> **Task prompt**
Count the lines in the listing that contain the string "frame", with case taken into account, and reply with that number alone.

### Dataset content

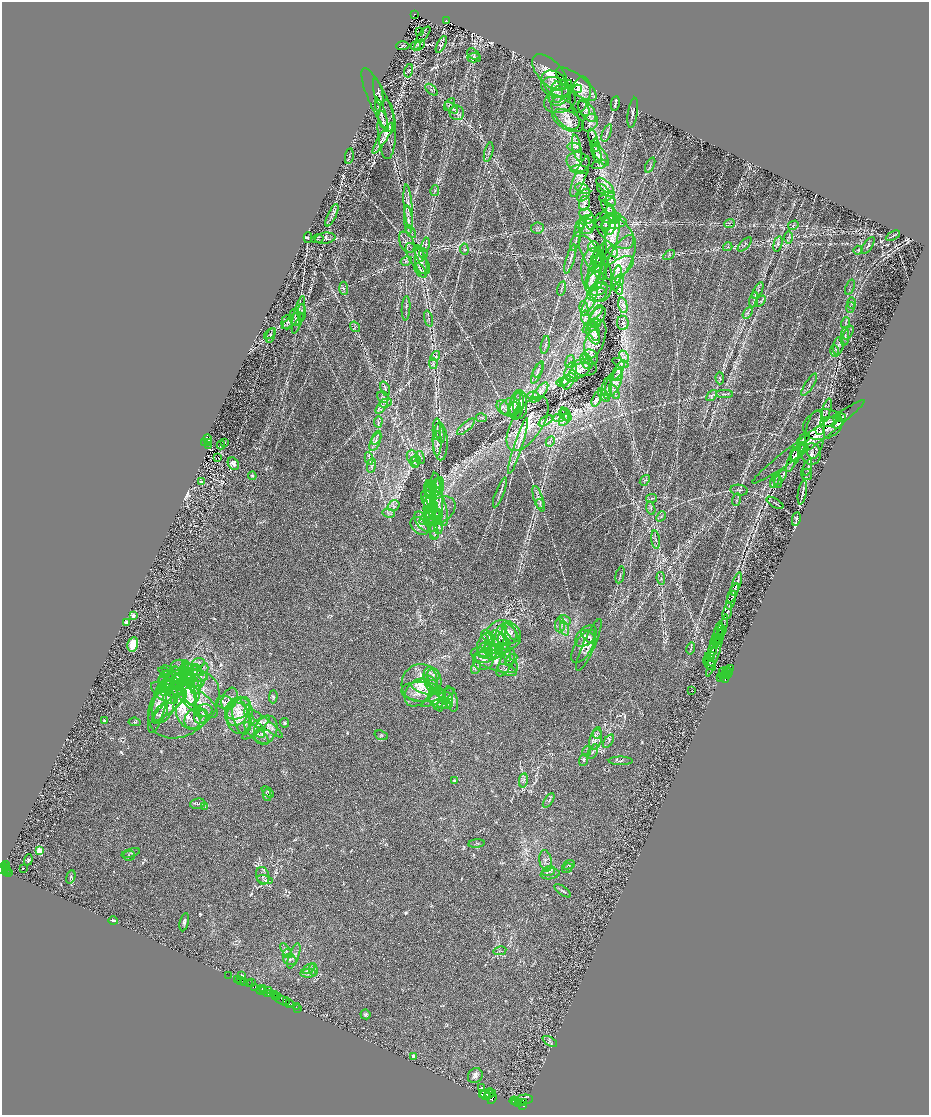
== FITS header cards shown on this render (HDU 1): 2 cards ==
NAXIS1  =                 1854
NAXIS2  =                 2225

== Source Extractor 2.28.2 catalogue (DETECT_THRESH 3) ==
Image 1854 x 2225 px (HDU 1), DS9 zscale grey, zoomed out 1/2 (1 PNG px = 2 x 2 image px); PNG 931 x 1117 px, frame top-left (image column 2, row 2225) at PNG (2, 2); each listed source drawn as its Kron ellipse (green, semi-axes under 4 px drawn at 4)
Background 0.543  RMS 0.024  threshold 0.0731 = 3 sigma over >= 5 px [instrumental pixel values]
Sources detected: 985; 49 cannot appear on this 1/2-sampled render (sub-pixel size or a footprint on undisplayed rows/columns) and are neither listed nor drawn; of the other 936, the 500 brightest by FLUX_AUTO listed and drawn (436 fainter detections omitted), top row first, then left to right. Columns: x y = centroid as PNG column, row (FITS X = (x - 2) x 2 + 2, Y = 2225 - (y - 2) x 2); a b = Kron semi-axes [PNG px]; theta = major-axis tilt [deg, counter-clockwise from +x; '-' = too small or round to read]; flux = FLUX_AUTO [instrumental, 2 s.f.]
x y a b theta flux
415 14 3 2 - 63
446 21 3 3 - 48
420 31 2 1 - 31
423 35 10 3 51 6.9
441 44 9 3 64 15
416 45 6 3 50 7.1
420 45 6 4 47 15
403 46 7 4 1 8.1
473 54 7 4 -35 9.6
474 58 7 4 -2 8.2
409 71 7 3 78 8.2
550 72 22 11 -46 92
555 83 16 10 -41 33
569 83 3 1 - 6.9
576 84 25 9 -37 57
556 88 16 10 -17 41
577 89 4 2 - 8.4
432 90 7 3 -44 7.5
378 92 14 3 -76 9.9
557 92 10 6 -89 25
559 95 12 9 40 34
580 95 18 10 79 35
378 100 35 9 -65 46
560 101 16 12 20 52
615 103 7 3 79 12
450 104 7 3 52 9.4
451 108 7 2 -40 9.5
584 109 8 5 -64 14
587 111 13 6 -54 35
457 113 7 7 - 20
565 113 19 10 -52 72
633 113 15 5 81 19
382 115 18 3 -73 17
383 120 9 2 -78 8.8
568 120 17 9 -29 46
590 123 9 7 56 24
387 129 30 9 -88 110
607 133 9 2 68 9.4
383 138 18 4 58 33
593 138 9 3 -73 14
596 145 6 4 -79 15
574 147 7 3 -11 9.2
577 148 13 4 -80 24
489 152 10 3 75 11
597 154 10 4 -71 14
600 154 15 5 -56 30
349 156 8 3 80 6.3
578 162 11 10 - 33
599 164 8 4 18 11
650 165 8 3 65 8.1
580 170 9 4 -5 11
580 177 22 5 68 29
605 186 10 5 -41 22
582 189 7 4 -22 15
603 190 7 3 -46 11
435 191 5 2 - 6.3
584 195 8 4 43 13
607 196 8 4 23 12
610 202 6 5 - 18
584 203 7 5 76 19
408 206 22 4 -85 37
608 208 8 3 -49 14
585 213 6 4 1 13
612 214 10 4 -68 24
332 215 12 4 65 16
608 215 9 6 58 22
612 218 10 5 10 19
408 220 14 3 -86 24
587 220 8 3 19 9.5
591 222 7 4 86 6.7
611 223 16 6 4 31
729 223 5 3 - 7
580 224 4 4 - 8.1
606 224 6 4 89 8.1
609 225 10 7 76 28
793 225 5 4 - 7.7
587 226 8 8 - 24
580 227 10 4 71 15
537 228 6 5 - 11
614 231 23 13 -40 59
411 232 7 3 -57 8
893 236 8 2 29 8.2
611 237 22 6 74 45
789 237 6 4 -90 8.9
308 238 5 3 - 6.9
325 238 10 5 8 22
318 239 6 4 13 9.1
575 241 10 2 69 9
407 242 11 6 -64 26
778 244 8 3 75 8.7
425 245 7 3 78 7.1
745 245 9 2 45 7.3
868 245 10 4 55 9.6
594 247 5 5 - 11
728 247 5 4 - 9
464 249 6 3 -84 6.1
858 250 5 4 - 6.3
613 252 6 4 -60 8.7
420 253 8 3 -76 12
423 254 5 4 - 8.4
669 255 6 3 35 8.2
601 257 16 4 76 14
593 258 25 8 -61 58
597 258 8 6 61 16
418 259 18 8 -56 52
570 259 15 2 73 16
406 261 6 4 31 8.2
597 261 6 3 84 7
620 261 28 11 63 75
421 263 15 5 -78 34
598 264 9 4 74 14
619 268 17 8 33 43
420 270 8 4 -55 15
594 272 18 6 79 57
597 275 27 15 -79 85
593 276 14 5 67 37
617 278 13 3 82 17
619 280 5 3 - 11
596 281 10 7 56 35
850 287 8 2 69 6.3
344 288 6 4 -87 9.3
562 288 7 2 75 8.2
619 288 6 4 -82 11
599 289 9 6 22 21
758 290 9 2 62 9.9
597 294 10 6 13 22
754 300 8 2 80 7.5
761 301 6 4 49 8.4
589 302 15 5 63 37
852 303 6 3 90 8.2
623 305 8 4 -78 15
406 308 12 3 87 11
584 308 7 4 -79 16
850 308 5 3 - 8.2
596 312 9 3 53 11
302 313 8 4 89 15
747 313 6 4 58 9.6
299 315 19 5 77 31
295 317 8 5 -83 13
585 317 6 3 -83 8.7
597 317 11 6 56 26
429 319 8 2 -74 6.9
292 321 12 3 41 13
287 322 7 5 88 12
623 323 7 6 - 14
845 323 6 2 72 6.8
596 324 5 4 - 11
355 327 6 2 -55 6.3
590 328 8 4 30 16
594 331 10 5 -72 26
849 333 7 3 60 7.8
270 334 7 4 39 10
270 335 7 3 75 8.4
593 335 10 5 -64 27
845 336 9 4 85 14
595 339 20 9 70 50
545 345 9 3 79 8.7
838 346 9 5 80 19
835 351 5 4 - 9
435 356 5 3 - 7.7
590 357 8 7 - 17
624 357 6 2 -64 8.2
570 361 7 3 73 11
586 361 8 5 -66 21
433 363 5 4 - 9.4
620 363 8 4 -23 9.6
584 367 12 8 -7 28
538 370 8 3 65 7.9
579 371 11 7 28 35
618 371 11 4 62 18
537 373 12 3 65 11
618 374 7 4 63 15
569 376 14 6 72 40
572 378 6 3 -11 6.4
720 378 6 3 -89 6.5
565 380 6 4 40 12
563 382 6 4 10 13
614 383 15 7 65 36
809 385 13 4 57 18
607 388 10 5 88 12
385 389 7 4 -70 14
540 392 12 5 51 21
614 392 8 2 -63 9.6
725 394 8 2 -1 9.2
604 395 8 4 -53 11
712 395 6 3 49 9.8
534 396 6 4 -9 8.9
383 397 6 5 - 14
597 398 9 4 67 12
386 403 6 3 20 8.1
514 403 12 4 70 25
517 405 15 7 82 30
520 405 14 7 88 27
382 406 8 3 56 14
503 407 8 5 -60 20
511 407 10 9 - 37
514 408 6 4 82 10
827 410 12 2 74 12
566 414 7 3 -61 9.7
565 415 7 4 -45 13
841 417 4 2 - 7.2
482 418 5 3 - 6.5
559 418 6 4 7 12
837 418 4 3 - 6.7
564 420 7 3 60 12
546 421 8 4 32 13
378 422 5 3 - 6.5
829 422 8 4 9 11
528 423 31 15 57 110
837 424 6 2 24 7.3
823 425 20 14 17 69
466 427 11 4 42 13
437 429 11 3 89 15
820 430 4 1 - 9.7
440 433 10 4 -78 19
815 435 24 9 83 56
376 438 7 2 66 8.1
804 439 7 2 41 6.6
207 440 5 3 - 630
440 441 19 7 -88 43
550 441 5 3 - 6.3
205 442 4 2 - 920
225 442 2 1 - 49
375 442 10 4 65 16
808 442 69 7 36 66
208 443 2 1 - 130
437 443 12 4 88 23
208 445 2 2 - 330
221 445 4 3 - 8.8
518 446 29 3 72 34
803 447 6 4 -29 9.3
797 453 10 4 48 13
811 454 11 9 85 27
795 455 8 3 -83 8.7
412 456 6 5 - 18
218 457 2 1 - 52
369 458 6 3 -81 9.3
420 458 6 4 -76 10
793 458 15 3 65 18
416 461 5 5 - 13
414 462 6 4 -67 13
233 464 7 5 -54 18
372 465 8 3 82 11
807 467 8 3 73 8.5
807 474 6 5 - 6.6
252 476 4 3 - 8
781 478 9 4 55 12
645 480 6 3 51 7
775 480 7 3 67 9.6
778 481 7 3 -85 6.6
201 482 3 2 - 10
436 484 8 3 45 8.8
440 485 8 4 88 16
437 487 8 4 87 14
739 490 9 5 -8 11
429 492 5 4 - 6.4
500 492 16 3 69 15
431 493 9 4 -65 17
802 493 12 3 79 13
437 495 22 6 -85 53
430 498 16 4 -80 26
651 498 5 3 - 7.7
427 499 10 5 -71 21
539 499 13 4 -71 24
737 500 6 3 70 6.1
436 503 24 8 -69 91
775 503 9 2 -31 6.3
540 504 5 4 - 8.8
393 506 6 5 - 14
429 506 11 4 -70 21
651 508 7 2 -75 6.4
433 509 7 4 66 12
440 510 17 12 34 73
430 512 14 5 -85 41
389 513 6 3 -13 8.3
436 515 7 6 - 21
661 516 5 2 - 6.2
426 517 9 4 49 19
436 517 7 3 -87 14
432 518 10 6 51 27
796 519 7 3 80 8.2
423 522 11 6 -56 30
419 526 10 7 -47 30
439 526 8 3 -89 12
434 531 8 4 -69 15
435 535 5 3 - 6.6
656 540 9 2 -83 9.1
620 575 8 2 77 6.7
661 578 6 3 -81 8.1
736 584 12 3 73 14
733 593 10 3 66 11
731 600 10 2 72 11
727 611 9 2 74 6.3
133 616 2 2 - 90
565 620 6 3 -28 9.7
127 622 2 2 - 100
560 625 7 5 86 16
564 628 7 2 -71 12
722 630 16 3 72 18
511 632 11 4 -52 16
509 633 11 6 -71 27
717 634 13 3 76 14
504 635 17 14 -15 91
586 636 13 8 44 28
488 637 8 4 -42 18
589 637 10 4 -39 14
501 638 11 4 -36 19
498 640 18 5 70 48
716 640 6 3 57 6.6
503 643 9 3 -71 14
715 643 6 3 63 6.6
133 645 7 5 80 74
485 645 12 7 75 35
589 645 28 6 66 37
583 646 19 8 59 41
493 648 8 5 -30 18
502 649 6 5 - 13
691 649 6 3 75 6.8
713 649 10 2 74 7.2
484 650 8 5 69 18
492 651 9 5 -36 22
716 651 27 4 73 35
485 653 6 5 - 12
507 653 8 3 -79 9.5
494 655 7 4 23 15
711 656 5 3 - 8.3
483 657 9 5 -10 25
511 659 6 4 33 11
483 660 10 9 - 39
494 660 25 9 -20 98
710 660 7 4 -66 11
199 662 6 4 7 9.8
506 663 15 6 61 32
710 664 7 4 -46 24
180 667 9 7 -17 24
476 668 6 2 64 6.1
730 668 2 1 - 21
167 670 5 4 - 6.9
188 670 10 5 -68 24
193 670 11 4 -24 22
196 670 6 5 - 13
507 670 10 5 -22 20
727 671 2 2 - 280
184 673 8 3 89 15
723 673 6 3 71 2600
725 673 3 2 - 1800
729 673 3 2 - 740
727 674 2 1 - 540
187 675 11 5 -51 28
194 675 13 6 -12 32
433 675 6 6 - 20
172 676 15 4 -29 24
177 676 9 3 -74 12
164 677 7 3 53 8.6
183 677 9 5 18 21
721 677 2 2 - 850
725 678 5 2 - 3200
188 679 7 3 86 11
200 679 17 5 66 38
432 679 12 8 -74 45
175 680 13 9 25 41
194 680 8 6 -26 24
167 683 9 4 -35 13
420 683 19 17 64 140
431 683 9 4 -47 18
177 685 8 4 -47 14
166 686 7 5 -4 14
423 688 12 5 -18 31
166 689 6 4 -8 7.9
188 690 16 7 -69 51
191 690 15 8 -87 57
165 691 5 4 - 8.3
176 691 7 3 -20 6.7
692 691 2 1 - 31
423 692 21 10 -5 71
164 693 15 6 -38 32
418 693 15 11 49 64
190 696 9 5 -69 18
446 696 7 3 -5 7.1
273 697 6 4 88 7.8
167 698 5 3 - 8.4
438 698 18 5 27 25
229 699 12 7 68 24
451 699 13 6 -75 21
174 700 2 2 - 6.8
197 701 25 10 -37 82
436 701 11 5 -59 22
224 702 8 6 -3 15
446 702 2 2 - 8.4
184 704 40 29 41 340
440 704 7 3 -15 9.4
444 704 7 4 3 11
447 704 6 4 33 11
163 706 18 10 74 66
170 706 22 5 41 41
158 707 27 7 76 78
238 708 14 10 31 61
197 709 3 2 - 120
203 711 9 6 11 18
249 711 6 3 -87 13
238 712 15 10 58 73
160 713 12 5 59 21
188 716 15 10 -55 55
201 716 7 6 - 18
241 717 18 8 -77 67
238 718 16 12 -66 81
196 719 12 9 33 36
104 721 3 3 - 11
135 722 6 4 -7 7.8
266 723 21 4 -39 35
285 723 4 4 - 6.9
256 728 17 5 40 33
266 730 15 11 64 63
257 733 15 5 -41 33
260 733 5 4 - 11
597 733 6 3 82 9.2
381 735 7 4 -19 9.6
596 739 10 6 74 26
609 741 7 3 55 9.6
587 752 5 3 - 7.3
593 752 8 2 62 7
584 760 6 3 69 7.5
621 761 12 4 0 12
523 780 7 3 81 12
455 781 2 2 - 26
268 792 7 4 -40 8.9
267 795 6 4 -76 11
549 800 8 3 55 7.7
198 804 7 5 8 12
204 806 4 4 - 6.7
477 843 8 3 7 6.1
39 851 3 3 - 230
131 853 9 3 17 9.1
129 856 6 5 - 9.6
28 860 6 4 70 7.6
546 861 11 6 -78 23
569 865 6 4 21 7.4
6 866 4 2 - 460
5 867 2 1 - 280
567 868 6 3 34 6.6
2 869 6 3 50 1100
6 869 2 1 - 120
23 869 2 1 - 58
6 871 2 2 - 260
549 871 7 4 17 24
9 873 3 2 - 250
550 874 9 5 7 19
263 876 9 6 -75 22
71 877 7 4 73 8.9
265 880 8 3 -11 9.8
563 891 10 3 -35 8.2
113 921 4 2 - 7.5
184 922 9 4 78 13
286 951 8 3 -54 11
500 951 6 3 9 7.7
287 954 5 3 - 7.2
294 956 13 5 69 26
290 960 7 5 -18 17
309 969 7 2 34 8
313 969 6 3 -85 8.3
308 973 8 4 1 14
228 975 3 1 - 45
242 976 3 2 - 7.5
238 979 2 1 - 180
241 981 2 1 - 54
244 982 3 2 - 72
251 982 2 1 - 22
249 984 3 1 - 56
255 987 3 1 - 470
262 989 3 2 - 440
261 990 4 1 - 160
264 991 2 2 - 300
269 991 2 1 - 550
267 993 3 2 - 360
271 994 3 2 - 590
275 994 3 2 - 950
276 996 2 1 - 350
277 997 3 3 - 870
284 1001 12 2 -23 180
287 1001 3 1 - 720
289 1003 4 2 - 900
296 1007 2 1 - 37
298 1008 2 1 - 42
365 1014 5 5 - 8.1
550 1041 8 3 -30 8.7
413 1056 3 3 - 16
475 1076 8 7 - 20
482 1088 2 2 - 7.2
490 1093 5 3 - 3300
493 1093 4 2 - 2800
482 1095 4 2 - 2900
485 1095 5 3 - 6200
487 1097 3 2 - 2700
492 1098 6 3 70 3900
524 1100 9 5 6 6500
514 1101 4 3 - 3700
516 1102 4 2 - 5000
518 1103 4 3 - 3000
524 1103 3 2 - 1700
523 1105 3 3 - 2000
At the frame edge (FLAGS 8, measured only in part): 1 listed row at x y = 2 869
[436 fainter detections neither listed nor drawn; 49 sub-pixel or undisplayed-footprint detections neither listed nor drawn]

######

> **Written solution**
2